A equipe coletou amostras de sangue de 23 corredores imediatamente antes e depois das competições. Analisaram milhares de proteínas, lipídios, metabólitos e elementos traços no plasma e nas células vermelhas do sangue. Os resultados mostraram consistentemente sinais de lesão impulsionada tanto por fatores mecânicos (físicos) quanto moleculares. O estresse mecânico provavelmente resultou de alterações na pressão dos fluidos enquanto o sangue circula durante a corrida intensa. O dano molecular parece estar ligado à inflamação e ao estresse oxidativo (quando o corpo apresenta níveis baixos de antioxidantes, que combatem moléculas que danificam o DNA e outros componentes dentro das células).

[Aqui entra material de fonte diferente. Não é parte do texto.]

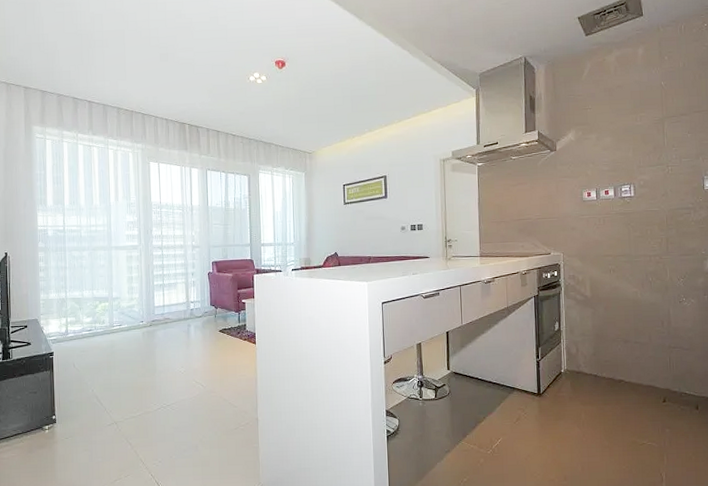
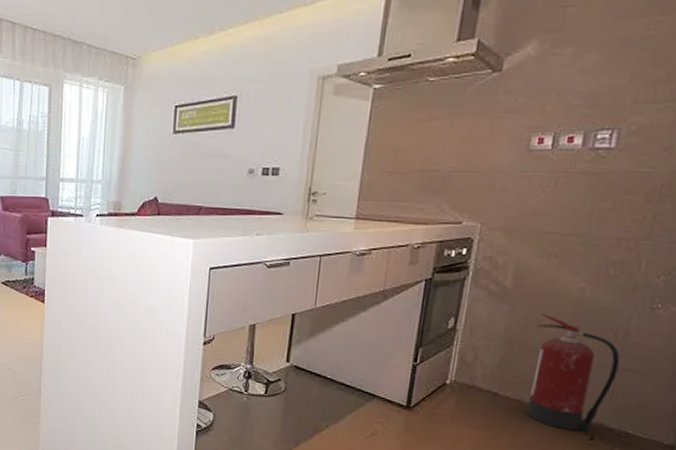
fire extinguisher: none [613,313,670,397] -> present [525,313,620,432]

Corridas Mais Longas, Maior Estresse Celular
As evidências de envelhecimento acelerado e maior destruição das células vermelhas do sangue foram observadas após a corrida de 40 quilômetros e foram ainda mais evidentes entre os atletas que completaram o evento de 171 quilômetros. Com base nessas descobertas, os pesquisadores sugerem que corridas mais longas podem resultar em uma maior perda de células vermelhas do sangue e mais danos àquelas que permanecem em circulação.
“Em algum ponto entre distâncias de maratona e ultramaratona, os danos realmente começam a se instalar,” disse o Dr. Nemkov. “Observamos esse dano ocorrendo, mas não sabemos quanto tempo leva para o corpo reparar esses danos, se esses danos têm um impacto a longo prazo e se esse impacto é positivo ou negativo.”
Implicações para Performance e Armazenamento de Sangue
Com pesquisas adicionais, a equipe acredita que essas descobertas podem ajudar a orientar estratégias personalizadas de treinamento, nutrição e recuperação que visem melhorar o desempenho, enquanto limitam os potenciais danos do exercício de resistência extrema. O trabalho também pode ter relevância médica mais ampla. O sangue armazenado utilizado para transfusões começa a deteriorar-se após algumas semanas e deve ser descartado após seis semanas sob as regulamentações da Administração de Alimentos e Medicamentos dos EUA. Compreender como o estresse físico intenso afeta as células vermelhas do sangue poderia fornecer insights para aprimorar as práticas de armazenamento de sangue.
“As células vermelhas do sangue são notavelmente resilientes, mas também são extremamente sensíveis ao estresse mecânico e oxidativo,” disse o coautor do estudo, Angelo D’Alessandro, PhD, professor na Universidade de Colorado Anschutz e membro do Hall da Fama da Associação de Avanço da Sangue e Bioterapia. “Este estudo mostra que exercícios de resistência extrema empurram as células vermelhas do sangue em direção ao envelhecimento acelerado por meio de mecanismos que imitam o que observamos durante o armazenamento de sangue. Compreender essas vias compartilhadas nos dá uma oportunidade única de aprender como proteger melhor a função das células sanguíneas tanto em atletas quanto na medicina transfusional.”
Limitações do Estudo e Pesquisa Futura
A pesquisa incluiu um pequeno grupo de participantes e careceu de diversidade racial. As amostras de sangue também foram coletadas em apenas dois momentos. Os investigadores planejam expandir estudos futuros para incluir mais participantes, amostras de sangue adicionais e medições mais detalhadas após as corridas. Eles também pretendem explorar mais maneiras de prolongar a vida útil do sangue armazenado.